Ah se o tempo não passar...
Então Lito chegou à casa dos avôs paternos. Olhou a volta e percebeu que nada havia saído do lugar; o pequeno radinho do avô fora mantido em cima do toquinho de madeira, típico de rocinhas de fazenda, no qual Seu Lelo, o avô, assentava-se no portão para prosear. Lito correu rápido para a cozinha e cumprimentou os avôs. Observou que Seu Lelo respondeu baixinho, como normalmente fazia, contudo não lhe passou a mão pela cabeça ou deu-lhe um leve beliscão na costela, e saiu para a varanda. Logo olhou para a avó, Dona Ceição, a esperar por uma mais que verídica observação.
- É, Lito, não ligue para o silêncio de Lelo. Ele está com complexo...
- Complexo, vó?
- É... Complexo é quan...
- Eu sei o que é, vó! – Interrompeu a explicação da avó como todo adolescente apavorado – Eu só quero saber com o quê?
Dona Ceição deu um sorriso bem capcioso para o jovem e explicou:
- Complexado com as rugas, sabe?
- Mas na televisão tem um creme que é muito bom, vó Ceição. – Parecia ter descoberto o Brasil com a informação.
- Mas só um creme não alivia as rugas da alma, Lito.

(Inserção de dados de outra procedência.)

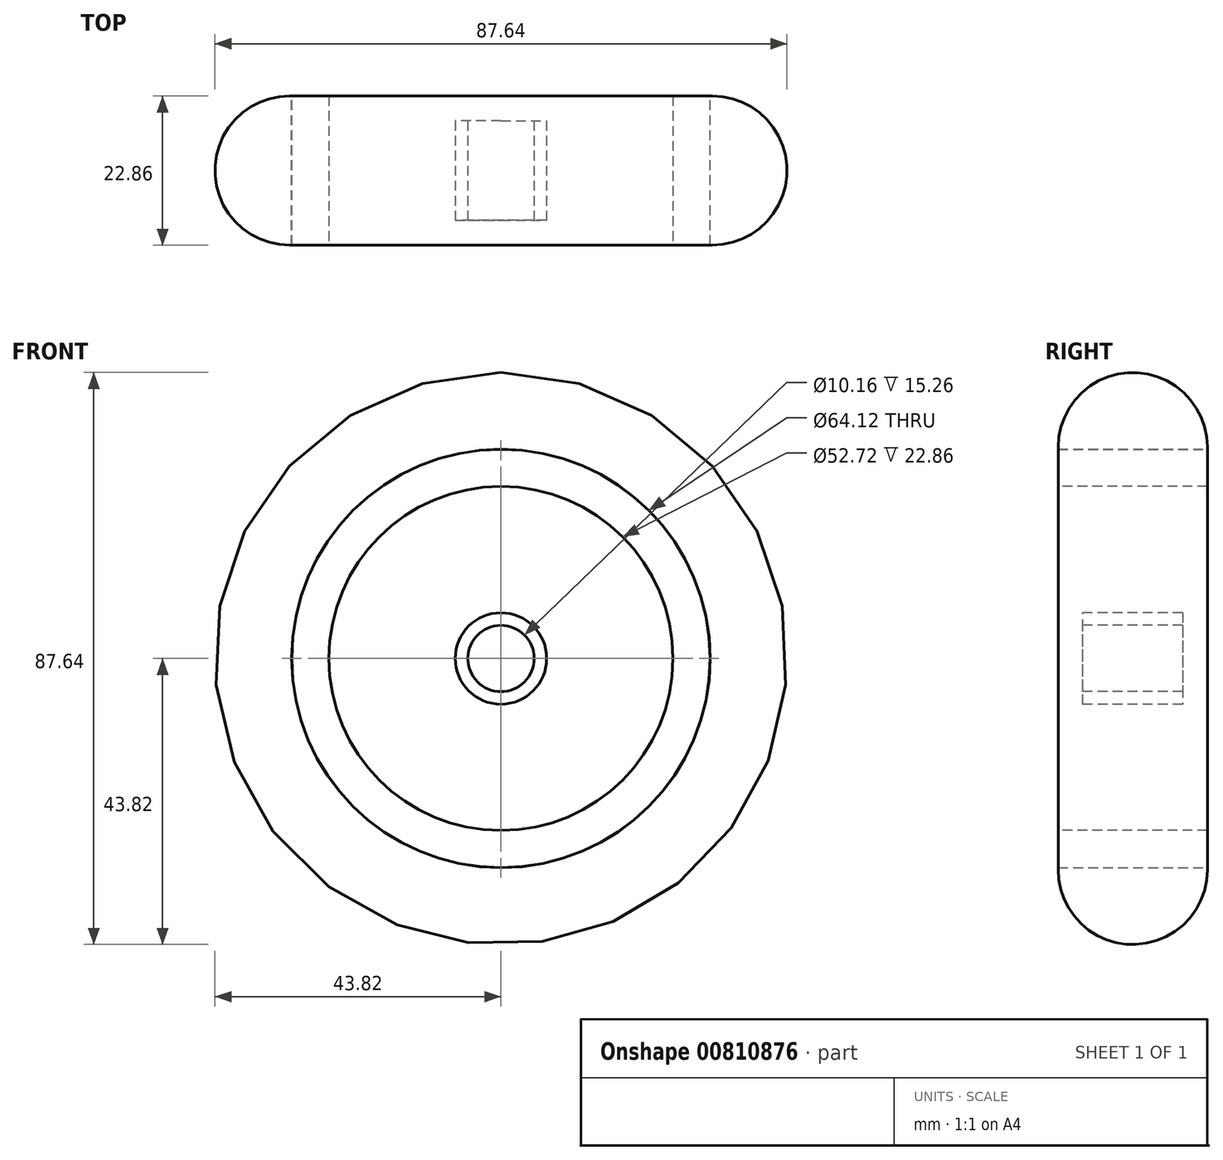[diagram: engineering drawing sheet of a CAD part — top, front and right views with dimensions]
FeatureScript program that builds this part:
annotation { "Feature Type Name" : "Feature", "Feature Type Description" : "" }
export const myFeature = defineFeature(function(context is Context, id is Id, definition is map)
    precondition{}
    {
        {
            var Q0;
            Q0=qCreatedBy(makeId("Front.planeOp"),FACE);
            var sketch = newSketch(context, id + "F0", { "sketchPlane" : qUnion([Q0])});
            skCircle(sketch, "E0", {"center": v(0, 0) * mm, "radius": 32.05 * mm});
            skSolve(sketch);
        }
        {
            var Q0;
            Q0 = qSketchRegion(id + "F0", true);
            extrude(context, id + "F1", {"entities" : qUnion([Q0]), "depth" : 22.86 * mm, "offsetDistance" : 25.4 * mm});
        }
        {
            var Q0;
            Q0=qCreatedBy(makeId("Right.planeOp"),FACE);
            var sketch = newSketch(context, id + "F2", { "sketchPlane" : qUnion([Q0])});
            skArc(sketch, "E1", {"start": v(0, 32.06) * mm, "mid": v(-11.43, 43.82) * mm, "end": v(-22.85, 32.06) * mm});
            skLineSegment(sketch, "E2", {"start": v(-22.85, 32.06) * mm, "end": v(0, 32.06) * mm});
            skSolve(sketch);
        }
        {
            var Q0;
            Q0 = qSketchRegion(id + "F2", true);
            var Q1;
            Q1=makeQuery(id+"F1.opExtrude","CAP_EDGE",EDGE,{"disambiguationData":[OSD([sQuery(id+"F0.wireOp",EDGE,"E0")])],"isStart":false});
            revolve(context, id + "F3", {"surfaceOperationType" : NewSurfaceOperationType.NEW, "entities" : qUnion([Q0]), "axis" : qUnion([Q1]), "revolveType" : RevolveType.FULL});
        }
        {
            var Q0;
            Q0=makeQuery(id+"F1.opExtrude","CAP_FACE",FACE,{"disambiguationData":[OSD([sQuery(id+"F0.wireOp",EDGE,"E0")])],"isStart":false});
            var sketch = newSketch(context, id + "F4", { "sketchPlane" : qUnion([Q0])});
            skCircle(sketch, "E3", {"center": v(0, 0) * mm, "radius": 26.36 * mm});
            skSolve(sketch);
        }
        {
            var Q0;
            Q0 = qSketchRegion(id + "F4", true);
            extrude(context, id + "F5", {"entities" : qUnion([Q0]), "operationType" : NewBodyOperationType.REMOVE, "oppositeDirection" : true, "depth" : 25.4 * mm, "offsetDistance" : 25.4 * mm});
        }
        {
            var Q0;
            Q0=makeQuery(id+"F1.opExtrude","CAP_FACE",FACE,{"disambiguationData":[OSD([sQuery(id+"F0.wireOp",EDGE,"E0")])],"isStart":false});
            var sketch = newSketch(context, id + "F6", { "sketchPlane" : qUnion([Q0])});
            skCircle(sketch, "E4", {"center": v(0, 0) * mm, "radius": 7 * mm});
            skSolve(sketch);
        }
        {
            var Q0;
            Q0 = qSketchRegion(id + "F6", true);
            var Q1;
            Q1=makeQuery(id+"F1.opExtrude","CAP_FACE",FACE,{"disambiguationData":[OSD([sQuery(id+"F0.wireOp",EDGE,"E0")])],"isStart":true});
            extrude(context, id + "F7", {"entities" : qUnion([Q0]), "endBound" : BoundingType.UP_TO_SURFACE, "oppositeDirection" : true, "depth" : 13.2 * mm, "endBoundEntityFace" : qUnion([Q1]), "offsetDistance" : 25.4 * mm});
        }
        {
            var Q0;
            Q0=makeQuery(id+"F7.opExtrude","CAP_FACE",FACE,{"disambiguationData":[OSD([sQuery(id+"F6.wireOp",EDGE,"E4")])],"isStart":true});
            var sketch = newSketch(context, id + "F8", { "sketchPlane" : qUnion([Q0])});
            skLineSegment(sketch, "E5", {"start": v(-2.83, 6.41) * mm, "end": v(-7.85, 25.15) * mm});
            skLineSegment(sketch, "E6", {"start": v(2.78, 6.43) * mm, "end": v(8.56, 24.99) * mm});
            skLineSegment(sketch, "E7", {"start": v(6.71, 2.01) * mm, "end": v(24.97, 8.54) * mm});
            skLineSegment(sketch, "E8", {"start": v(6.15, -3.36) * mm, "end": v(25.04, -8.53) * mm});
            skLineSegment(sketch, "E9", {"start": v(-2.83, -6.41) * mm, "end": v(-7.85, -25.4) * mm});
            skLineSegment(sketch, "E10", {"start": v(2.78, -6.43) * mm, "end": v(8.56, -25.26) * mm});
            skLineSegment(sketch, "E11", {"start": v(-6.71, 2.01) * mm, "end": v(-25.4, 8.54) * mm});
            skLineSegment(sketch, "E12", {"start": v(-6.15, -3.36) * mm, "end": v(-24.91, -8.53) * mm});
            skArc(sketch, "E13", {"start": v(8.56, 24.99) * mm, "mid": v(0.37, 26.5) * mm, "end": v(-7.85, 25.15) * mm});
            skArc(sketch, "E14", {"start": v(25.04, -8.53) * mm, "mid": v(26.38, 0) * mm, "end": v(24.97, 8.54) * mm});
            skArc(sketch, "E15", {"start": v(-7.85, -25.4) * mm, "mid": v(0.36, -26.7) * mm, "end": v(8.56, -25.26) * mm});
            skArc(sketch, "E16", {"start": v(-25.4, 8.54) * mm, "mid": v(-26.66, -0.04) * mm, "end": v(-24.91, -8.53) * mm});
            skCircle(sketch, "E17", {"center": v(0, 0) * mm, "radius": 7 * mm});
            skSolve(sketch);
        }
        {
            var Q0;
            Q0 = qSketchRegion(id + "F8", true);
            var Q1;
            Q1=makeQuery(id+"F1.opExtrude","CAP_FACE",FACE,{"disambiguationData":[OSD([sQuery(id+"F0.wireOp",EDGE,"E0")])],"isStart":true});
            extrude(context, id + "F9", {"entities" : qUnion([Q0]), "operationType" : NewBodyOperationType.ADD, "endBound" : BoundingType.UP_TO_SURFACE, "oppositeDirection" : true, "depth" : 25.4 * mm, "endBoundEntityFace" : qUnion([Q1]), "offsetDistance" : 25.4 * mm});
        }
        {
            var Q0;
            Q0=makeQuery(id+"F9.boolean.opBoolean","MERGE",FACE,{"derivedFrom":[makeQuery(id+"F1.opExtrude","CAP_FACE",FACE,{"disambiguationData":[OSD([sQuery(id+"F0.wireOp",EDGE,"E0")])],"isStart":false}),makeQuery(id+"F9.opExtrude","CAP_FACE",FACE,{"disambiguationData":[OSD([sQuery(id+"F8.wireOp",EDGE,"E5"),sQuery(id+"F8.wireOp",EDGE,"E6"),sQuery(id+"F8.wireOp",EDGE,"E7"),sQuery(id+"F8.wireOp",EDGE,"E8"),sQuery(id+"F8.wireOp",EDGE,"E9"),sQuery(id+"F8.wireOp",EDGE,"E10"),sQuery(id+"F8.wireOp",EDGE,"E11"),sQuery(id+"F8.wireOp",EDGE,"E12"),sQuery(id+"F8.wireOp",EDGE,"E13"),sQuery(id+"F8.wireOp",EDGE,"E14"),sQuery(id+"F8.wireOp",EDGE,"E15"),sQuery(id+"F8.wireOp",EDGE,"E16"),sQuery(id+"F8.wireOp",EDGE,"E17")])],"isStart":true})]});
            var sketch = newSketch(context, id + "F10", { "sketchPlane" : qUnion([Q0])});
            skLineSegment(sketch, "E18", {"start": v(-3.03, 24.1) * mm, "end": v(-0.99, 9.26) * mm});
            skLineSegment(sketch, "E19", {"start": v(-0.99, 9.26) * mm, "end": v(1.46, 9.26) * mm});
            skLineSegment(sketch, "E20", {"start": v(3.5, 24.1) * mm, "end": v(1.46, 9.26) * mm});
            skArc(sketch, "E21", {"start": v(3.5, 24.1) * mm, "mid": v(0.23, 24.9) * mm, "end": v(-3.03, 24.1) * mm});
            skArc(sketch, "E22.1.0", {"start": v(24.14, -3.18) * mm, "mid": v(24.9, 0.1) * mm, "end": v(24.05, 3.35) * mm});
            skLineSegment(sketch, "E22.1.1", {"start": v(24.14, -3.18) * mm, "end": v(9.28, -1.34) * mm});
            skLineSegment(sketch, "E22.1.2", {"start": v(9.25, 1.11) * mm, "end": v(9.28, -1.34) * mm});
            skLineSegment(sketch, "E22.1.3", {"start": v(24.05, 3.35) * mm, "end": v(9.25, 1.11) * mm});
            skArc(sketch, "E22.2.0", {"start": v(-2.86, -24.18) * mm, "mid": v(0.43, -24.9) * mm, "end": v(3.67, -24) * mm});
            skLineSegment(sketch, "E22.2.1", {"start": v(-2.86, -24.18) * mm, "end": v(-1.22, -9.3) * mm});
            skLineSegment(sketch, "E22.2.2", {"start": v(1.23, -9.23) * mm, "end": v(-1.22, -9.3) * mm});
            skLineSegment(sketch, "E22.2.3", {"start": v(3.67, -24) * mm, "end": v(1.23, -9.23) * mm});
            skArc(sketch, "E22.3.0", {"start": v(-24.21, 2.54) * mm, "mid": v(-24.88, -0.76) * mm, "end": v(-23.95, -3.99) * mm});
            skLineSegment(sketch, "E22.3.1", {"start": v(-24.21, 2.54) * mm, "end": v(-9.31, 1.1) * mm});
            skLineSegment(sketch, "E22.3.2", {"start": v(-9.21, -1.36) * mm, "end": v(-9.31, 1.1) * mm});
            skLineSegment(sketch, "E22.3.3", {"start": v(-23.95, -3.99) * mm, "end": v(-9.21, -1.36) * mm});
            skPoint(sketch, "E22.center", {"position": v(0, 0) * mm});
            skLineSegment(sketch, "E22.anchor1", {"start": v(0, 0) * mm, "end": v(0.23, 17.84) * mm, "construction": true});
            skLineSegment(sketch, "E22.anchor2", {"start": v(0, 0) * mm, "end": v(-17.83, -0.48) * mm, "construction": true});
            skSolve(sketch);
        }
        {
            var Q0;
            Q0 = qSketchRegion(id + "F10", true);
            extrude(context, id + "F11", {"entities" : qUnion([Q0]), "operationType" : NewBodyOperationType.REMOVE, "oppositeDirection" : true, "depth" : 25.4 * mm, "offsetDistance" : 25.4 * mm});
        }
        {
            var Q0;
            Q0=makeQuery(id+"F7.opExtrude","SWEPT_BODY",BODY,{"disambiguationData":[OSD([sQuery(id+"F6.wireOp",EDGE,"E4")])]});
            var Q1;
            Q1=makeQuery(id+"F1.opExtrude","SWEPT_BODY",BODY,{"disambiguationData":[OSD([sQuery(id+"F0.wireOp",EDGE,"E0")])]});
            booleanBodies(context, id + "F12", {"operationType" : BooleanOperationType.UNION, "tools" : qUnion([Q0, Q1])});
        }
        {
            var Q0;
            Q0=makeQuery(id+"F12.opBoolean","MERGE",FACE,{"derivedFrom":[makeQuery(id+"F7.opExtrude","CAP_FACE",FACE,{"disambiguationData":[OSD([sQuery(id+"F6.wireOp",EDGE,"E4")])],"isStart":true}),makeQuery(id+"F9.boolean.opBoolean","MERGE",FACE,{"derivedFrom":[makeQuery(id+"F1.opExtrude","CAP_FACE",FACE,{"disambiguationData":[OSD([sQuery(id+"F0.wireOp",EDGE,"E0")])],"isStart":false}),makeQuery(id+"F9.opExtrude","CAP_FACE",FACE,{"disambiguationData":[OSD([sQuery(id+"F8.wireOp",EDGE,"E5"),sQuery(id+"F8.wireOp",EDGE,"E6"),sQuery(id+"F8.wireOp",EDGE,"E7"),sQuery(id+"F8.wireOp",EDGE,"E8"),sQuery(id+"F8.wireOp",EDGE,"E9"),sQuery(id+"F8.wireOp",EDGE,"E10"),sQuery(id+"F8.wireOp",EDGE,"E11"),sQuery(id+"F8.wireOp",EDGE,"E12"),sQuery(id+"F8.wireOp",EDGE,"E13"),sQuery(id+"F8.wireOp",EDGE,"E14"),sQuery(id+"F8.wireOp",EDGE,"E15"),sQuery(id+"F8.wireOp",EDGE,"E16"),sQuery(id+"F8.wireOp",EDGE,"E17")])],"isStart":true})]})]});
            var sketch = newSketch(context, id + "F13", { "sketchPlane" : qUnion([Q0])});
            skCircle(sketch, "E23", {"center": v(0, 0) * mm, "radius": 5.08 * mm});
            skSolve(sketch);
        }
        {
            var Q0;
            Q0 = qSketchRegion(id + "F13", true);
            extrude(context, id + "F14", {"entities" : qUnion([Q0]), "operationType" : NewBodyOperationType.REMOVE, "oppositeDirection" : true, "depth" : 25.4 * mm, "offsetDistance" : 25.4 * mm});
        }
        {
            var Q0;
            Q0=makeQuery(id+"F12.opBoolean","MERGE",FACE,{"derivedFrom":[makeQuery(id+"F7.opExtrude","CAP_FACE",FACE,{"disambiguationData":[OSD([sQuery(id+"F6.wireOp",EDGE,"E4")])],"isStart":true}),makeQuery(id+"F9.boolean.opBoolean","MERGE",FACE,{"derivedFrom":[makeQuery(id+"F1.opExtrude","CAP_FACE",FACE,{"disambiguationData":[OSD([sQuery(id+"F0.wireOp",EDGE,"E0")])],"isStart":false}),makeQuery(id+"F9.opExtrude","CAP_FACE",FACE,{"disambiguationData":[OSD([sQuery(id+"F8.wireOp",EDGE,"E5"),sQuery(id+"F8.wireOp",EDGE,"E6"),sQuery(id+"F8.wireOp",EDGE,"E7"),sQuery(id+"F8.wireOp",EDGE,"E8"),sQuery(id+"F8.wireOp",EDGE,"E9"),sQuery(id+"F8.wireOp",EDGE,"E10"),sQuery(id+"F8.wireOp",EDGE,"E11"),sQuery(id+"F8.wireOp",EDGE,"E12"),sQuery(id+"F8.wireOp",EDGE,"E13"),sQuery(id+"F8.wireOp",EDGE,"E14"),sQuery(id+"F8.wireOp",EDGE,"E15"),sQuery(id+"F8.wireOp",EDGE,"E16"),sQuery(id+"F8.wireOp",EDGE,"E17")])],"isStart":true})]})]});
            var sketch = newSketch(context, id + "F15", { "sketchPlane" : qUnion([Q0])});
            skCircle(sketch, "E24", {"center": v(0, 0) * mm, "radius": 26.36 * mm});
            skSolve(sketch);
        }
        {
            var Q0;
            Q0 = qSketchRegion(id + "F15", true);
            extrude(context, id + "F16", {"entities" : qUnion([Q0]), "operationType" : NewBodyOperationType.REMOVE, "oppositeDirection" : true, "depth" : 3.8 * mm, "offsetDistance" : 25.4 * mm});
        }
        {
            var Q0;
            {var subQ0=sQuery(id+"F0.wireOp",EDGE,"E0");Q0=makeQuery(id+"F12.opBoolean","MERGE",FACE,{"derivedFrom":[makeQuery(id+"F7.opExtrude","CAP_FACE",FACE,{"disambiguationData":[OSD([subQ0])],"isStart":false}),makeQuery(id+"F9.boolean.opBoolean","MERGE",FACE,{"derivedFrom":[makeQuery(id+"F1.opExtrude","CAP_FACE",FACE,{"disambiguationData":[OSD([subQ0])],"isStart":true}),makeQuery(id+"F9.opExtrude","CAP_FACE",FACE,{"disambiguationData":[OSD([subQ0])],"isStart":false})]})]});}
            var sketch = newSketch(context, id + "F17", { "sketchPlane" : qUnion([Q0])});
            skCircle(sketch, "E25", {"center": v(0, 0) * mm, "radius": 26.36 * mm});
            skSolve(sketch);
        }
        {
            var Q0;
            Q0 = qSketchRegion(id + "F17", true);
            extrude(context, id + "F18", {"entities" : qUnion([Q0]), "operationType" : NewBodyOperationType.REMOVE, "oppositeDirection" : true, "depth" : 3.8 * mm, "offsetDistance" : 25.4 * mm});
        }
    });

Foi visível a não compreensão imediata pela expressão do garoto. Porém, assim que sua ficha caiu, foi logo falar com o avô. Chegou manso enquanto o coroa olhava a ruazinha e acenava para os vizinhos que passavam.
- Viu o jogo, vô?
- Ouvi sim. – Seu Lelo nem piscava.
- Agora nosso flamengo melhora, eim...
- Tomara, Lito. Não aguento mais piadas. – E sorriu. O futebol e o flamengo, bons ou ruins, alegravam-no muito.
- Vô?
- Hmm...
- É muito difícil ser velho?
Lelo levantou a sobrancelha com a indagação do neto. Piscou duas vezes e foi direto:
- O difícil não é ser velho, não. O difícil é chegar na velhice, sabe?
- Por que, vô?
- São tantas coisas que ficam para trás, tanta gente e tantos sonhos, filho, que a gente até desanima às vezes. – Virou-se e caminhou devagar até a cadeira. Lito nem esperou o chamado, foi logo atrás perguntando:
- E o senhor sofre muito com isso tudo, né vô?
- Em partes, sim... – pegou o cachimbo preto e começou a limpar com o canivete – Mas tem coisa que pentelha ainda mais...
- Tipo o quê, vô?
- Tipo a memória, filho.
- A sua memória é boa, vô.
- Eu sei disso, Lito. O vô está falando da memória dos outros. Das pessoas que se esquecem da gente. – Lito olhou a cabeça branca de seu Lelo e se perguntou se o avô, ao invés de complexado, não estaria caduco. O velho sorriu contente e prosseguiu – eu ainda tenho vocês, a Ceição e alguns amigos. Só que tem gente, filho, que só tem uma televisão, como disse o tio Mia.
- O senhor está falando de solidão, vô?
- Não. A gente nunca está sozinho. Existem duas pessoas que sempre nos acompanham: uma é Deus e a outra, a morte.
- Que papo louco, vô. Coisa sinistra falar de morte. – Lito se benzia com repetidos sinais da cruz sobre o corpo, com os olhos arregalados e vigilantes.
- Não adianta reza, Lito. A gente já começa a morrer desde que nasce. Mas um dia é pra valer. – Sorriu novamente como se falasse do flamengo e piscou para o neto.
- Mesmo assim, vô...
- Deixa quieto, filho – Seu Lelo advertiu o neto – Isso é “coisa de gente velha”, você não vai entender agora.
Lito sentiu-se mal ao reconhecer a verdade nas palavras do avô.
- Venha, simbora tomar um suco causo que a Ceição está aprontando um bolo.